Cheers Sanjay, my previous explanation was wrong - the actual problem is with the lowerV2X128VectorShuffle cases that use vinsertf128/vinserti128, the perm2f128/perm2i128 cases correctly fold for unary shuffles. I've added tests to demonstrate this.

I've updated the patch title/description accordingly.

spatel added inline comments.Apr 18 2016, 2:04 PM
test/CodeGen/X86/avx-vperm2x128.ll
65–66 ↗(On Diff #54107)

So this one could be 'vperm2f128' with a memop, couldn't it? Any idea why that didn't happen?

RKSimon added inline comments.Apr 18 2016, 2:49 PM
test/CodeGen/X86/avx-vperm2x128.ll
65–66 ↗(On Diff #54107)

The insertf128 pattern is used instead for cases where we're inserting the lower half (so no extract) and the other half is already in place - this is the better thing to do on pre-AVX2 targets according to Agner's lists (especially on AMD targets which is weak on 128-bit lane crossings).

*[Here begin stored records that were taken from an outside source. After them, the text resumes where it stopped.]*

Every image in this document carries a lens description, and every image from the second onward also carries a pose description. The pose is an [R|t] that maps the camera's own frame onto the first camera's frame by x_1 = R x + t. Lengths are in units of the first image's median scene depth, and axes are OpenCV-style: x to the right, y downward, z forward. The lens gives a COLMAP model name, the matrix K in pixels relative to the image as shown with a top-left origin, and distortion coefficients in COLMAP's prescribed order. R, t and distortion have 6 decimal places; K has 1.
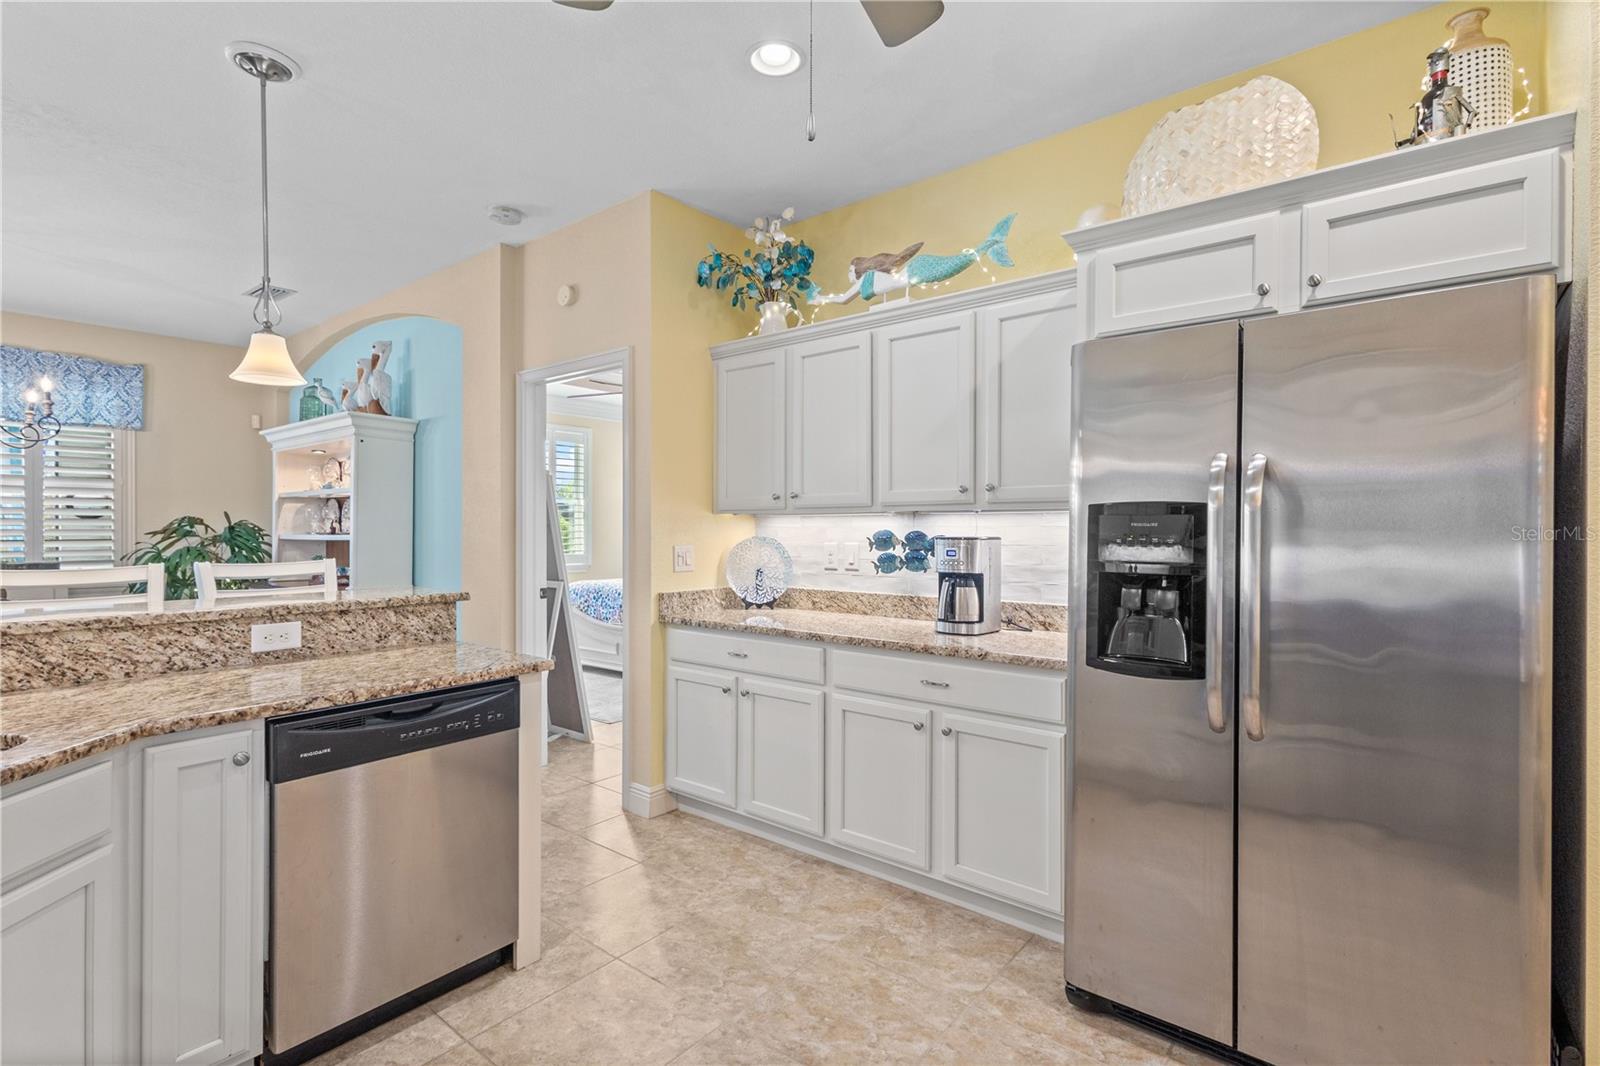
lens RADIAL K [[744.1, 0, 783.4], [0, 744.1, 533.4], [0, 0, 1]] dist [0.011573, -0.003036]
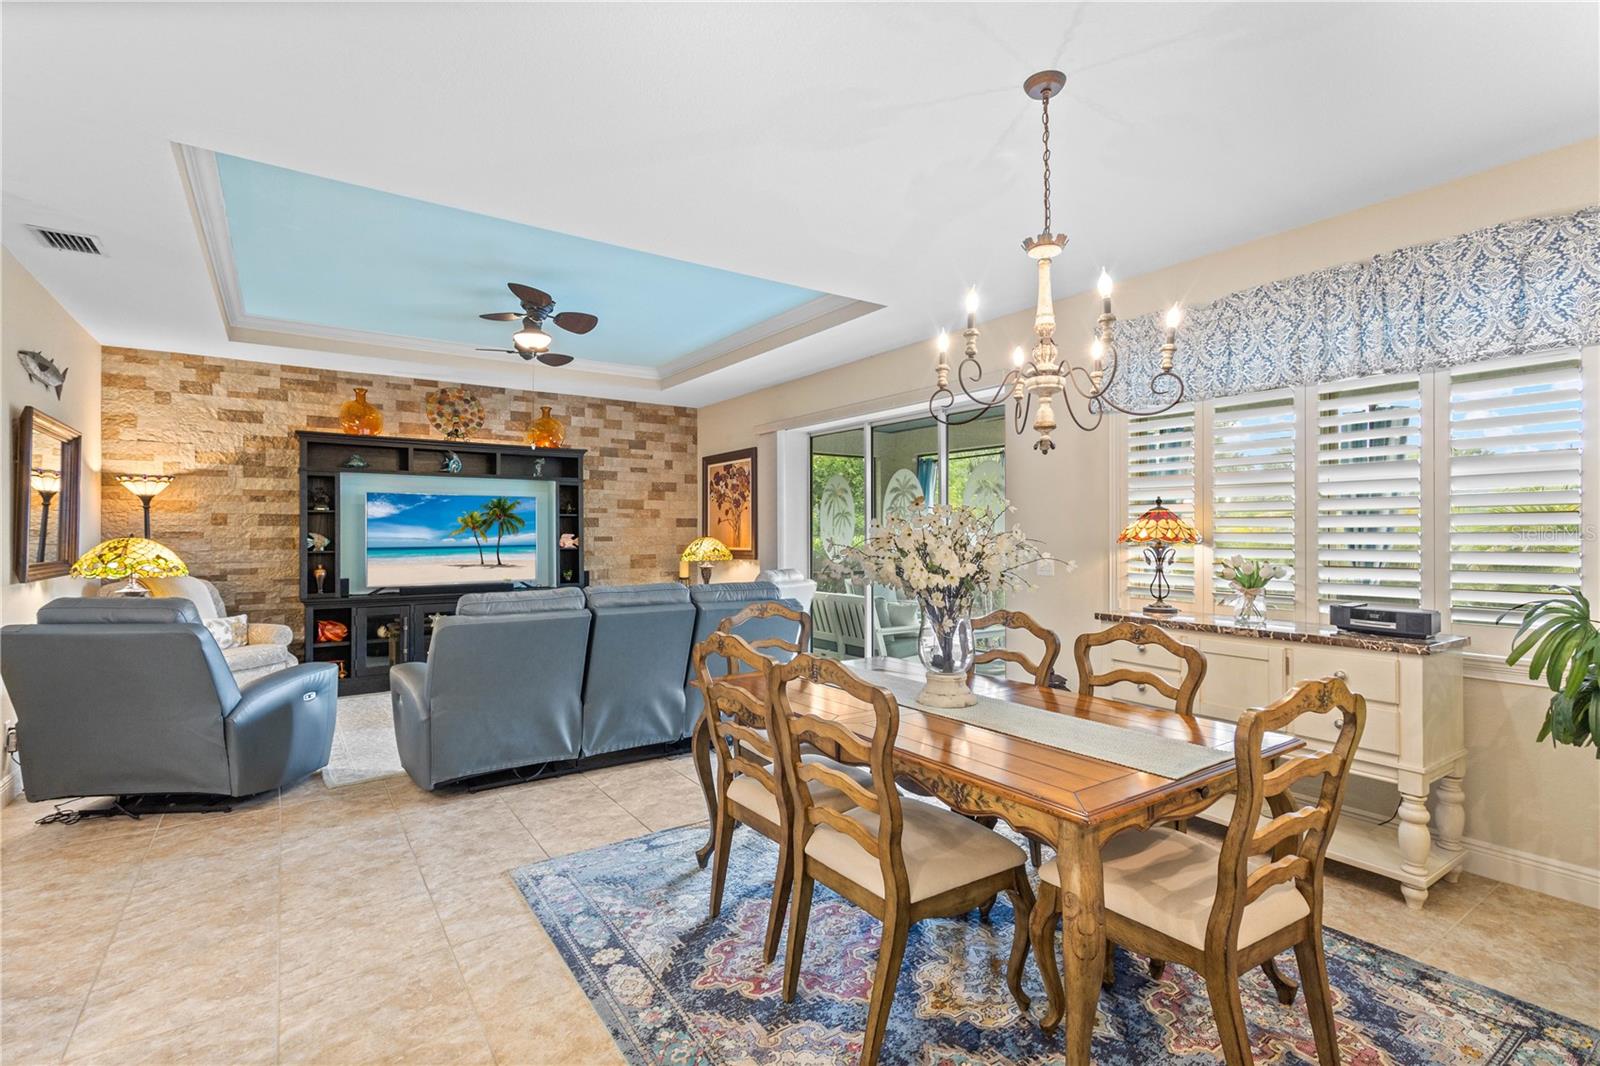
lens RADIAL K [[744.1, 0, 813.5], [0, 744.1, 527.7], [0, 0, 1]] dist [0.011573, -0.003036]
pose [[-0.258911, -0.008862, -0.965860, -0.707805], [-0.005909, 0.999954, -0.007591, -0.035515], [0.965883, 0.003742, -0.258952, 1.566709]]
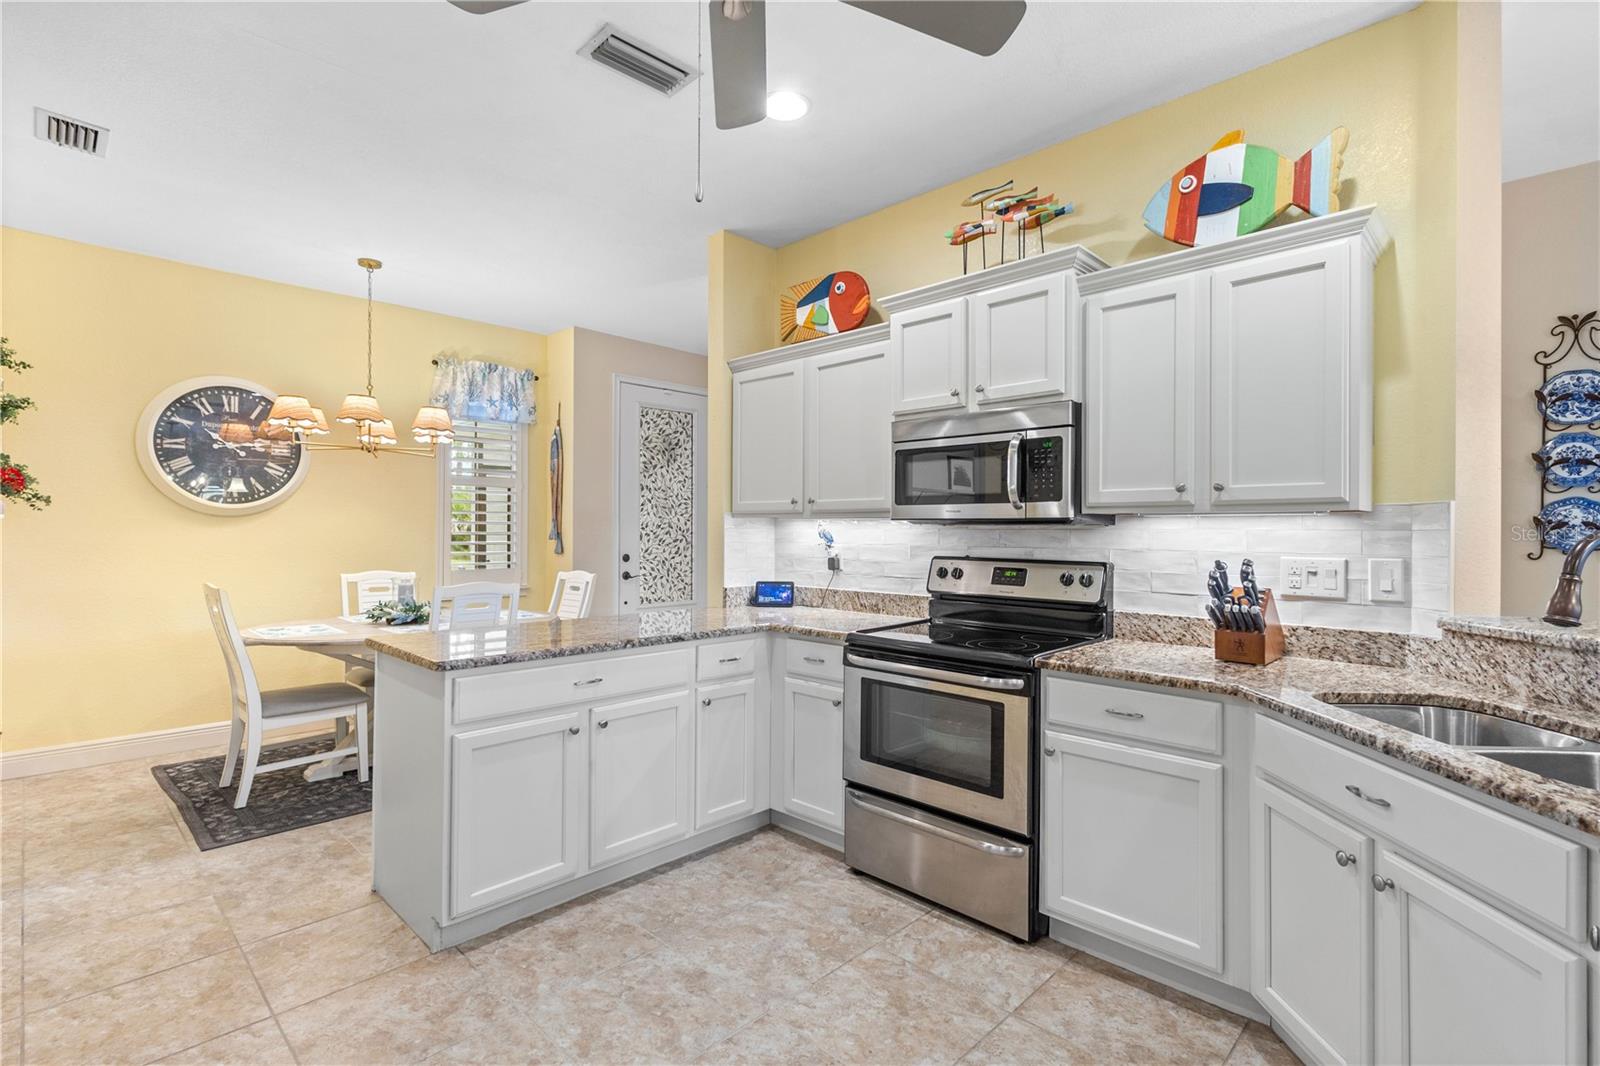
lens RADIAL K [[744.1, 0, 800.9], [0, 744.1, 530.1], [0, 0, 1]] dist [0.011573, -0.003036]
pose [[-0.997211, -0.009373, 0.074042, -0.111280], [-0.009104, 0.999951, 0.003977, -0.003432], [-0.074076, 0.003292, -0.997247, 1.102033]]
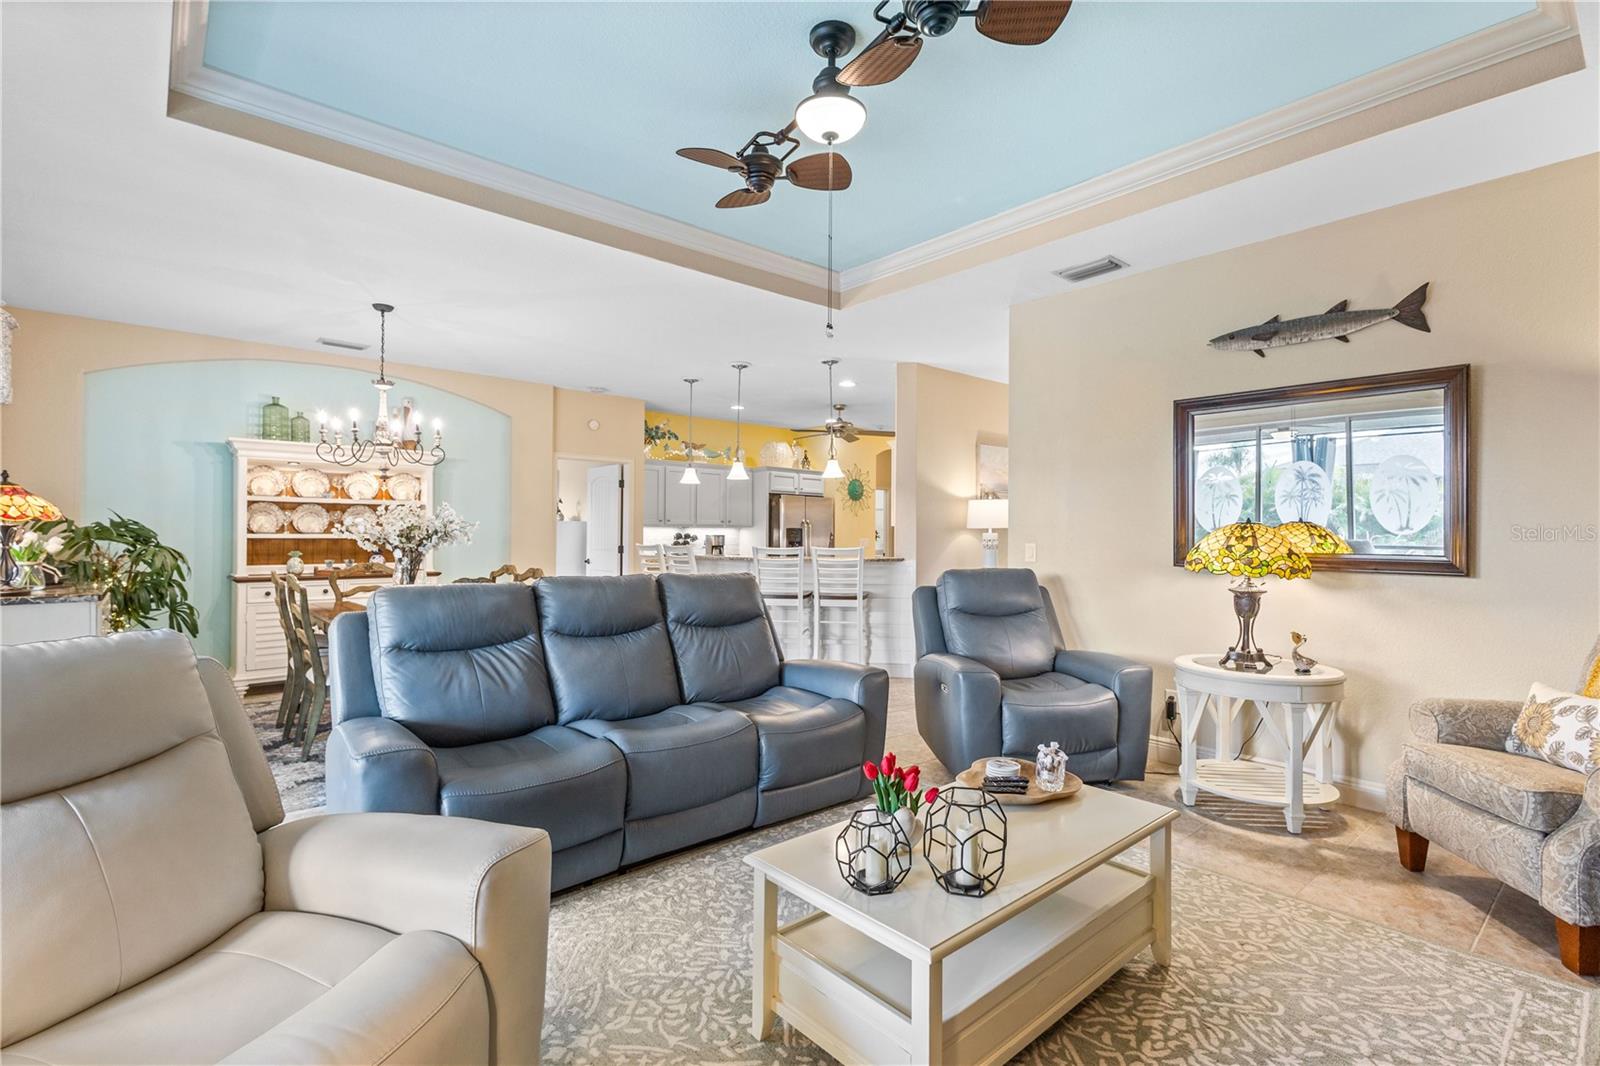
lens RADIAL K [[744.1, 0, 794.3], [0, 744.1, 535.8], [0, 0, 1]] dist [0.011573, -0.003036]
pose [[0.170469, -0.002483, 0.985360, -3.638251], [-0.001126, 0.999996, 0.002715, -0.001179], [-0.985362, -0.001572, 0.170465, 0.082156]]
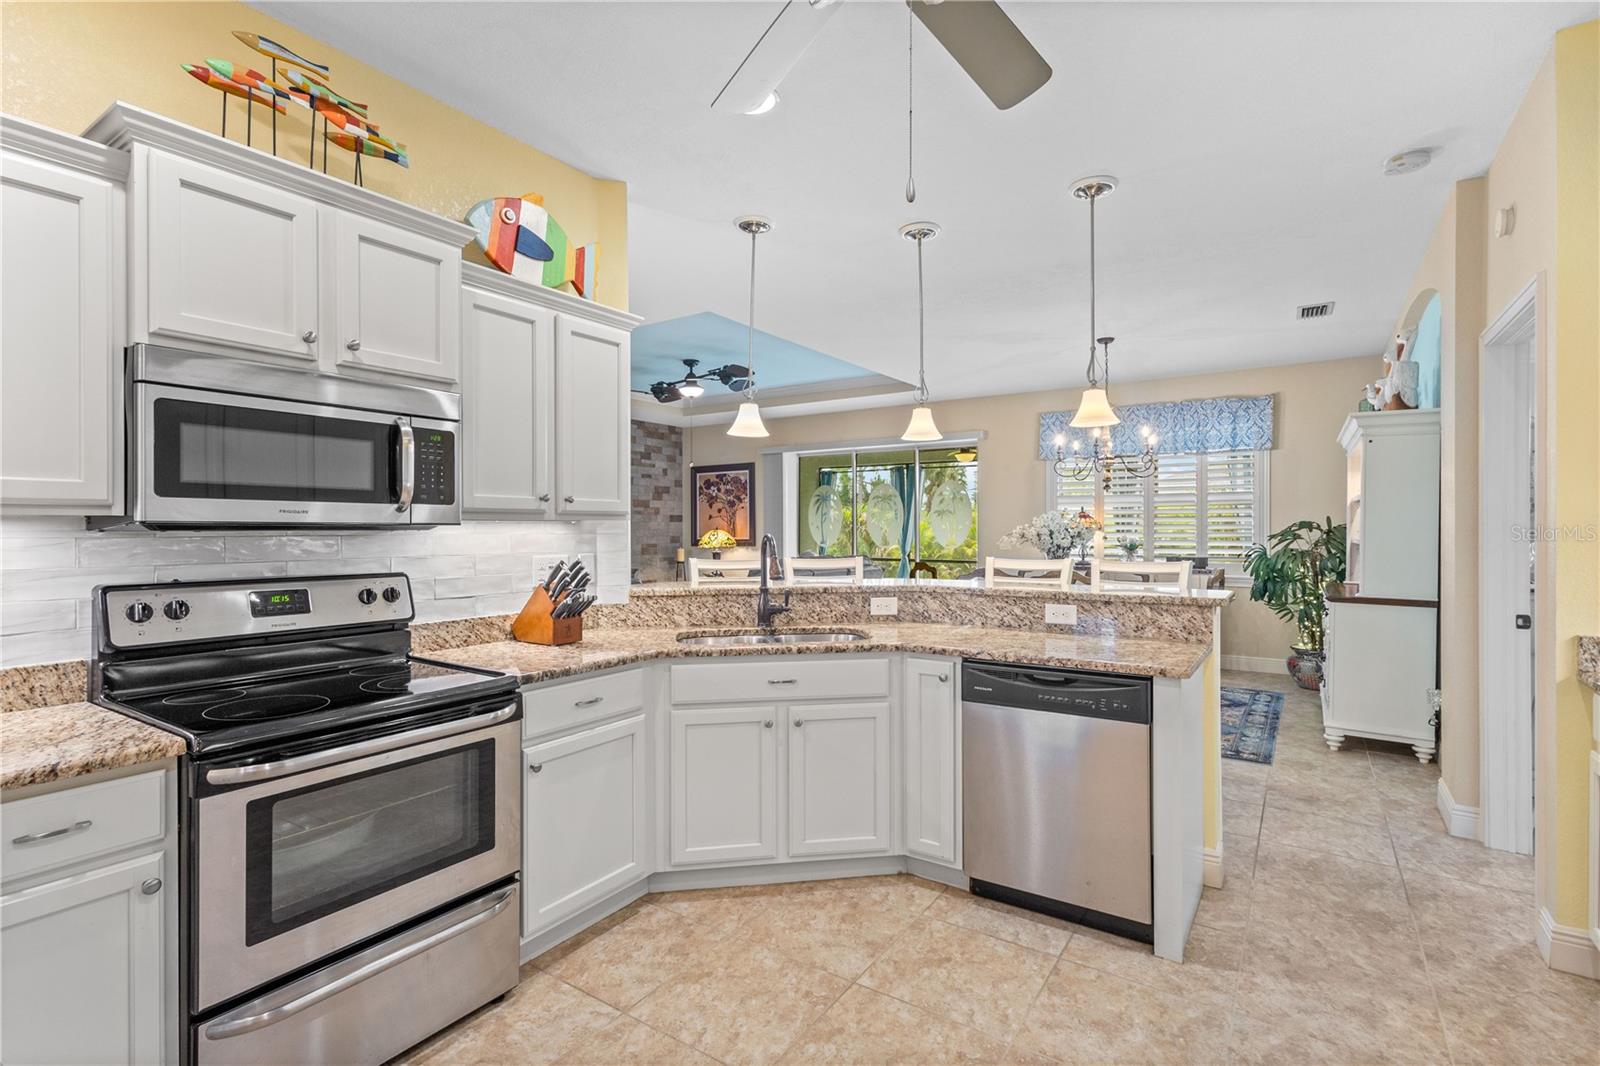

Fixing this in the memory fold code would be tricky as the folding logic will see the input split into 2 and will assume it can't be folded so it'll never arrive at foldMemoryOperandImpl.

spatel accepted this revision.Apr 18 2016, 3:20 PM
spatel edited edge metadata.

LGTM. Thanks!

This revision is now accepted and ready to land.Apr 18 2016, 3:20 PM
This revision was automatically updated to reflect the committed changes.

Thanks Sanjay, in the commit I was able to move the patch inside the insertf128 lowering code - this means that AVX2 targets still use perm2f128/perm2i128 in some unary shuffles.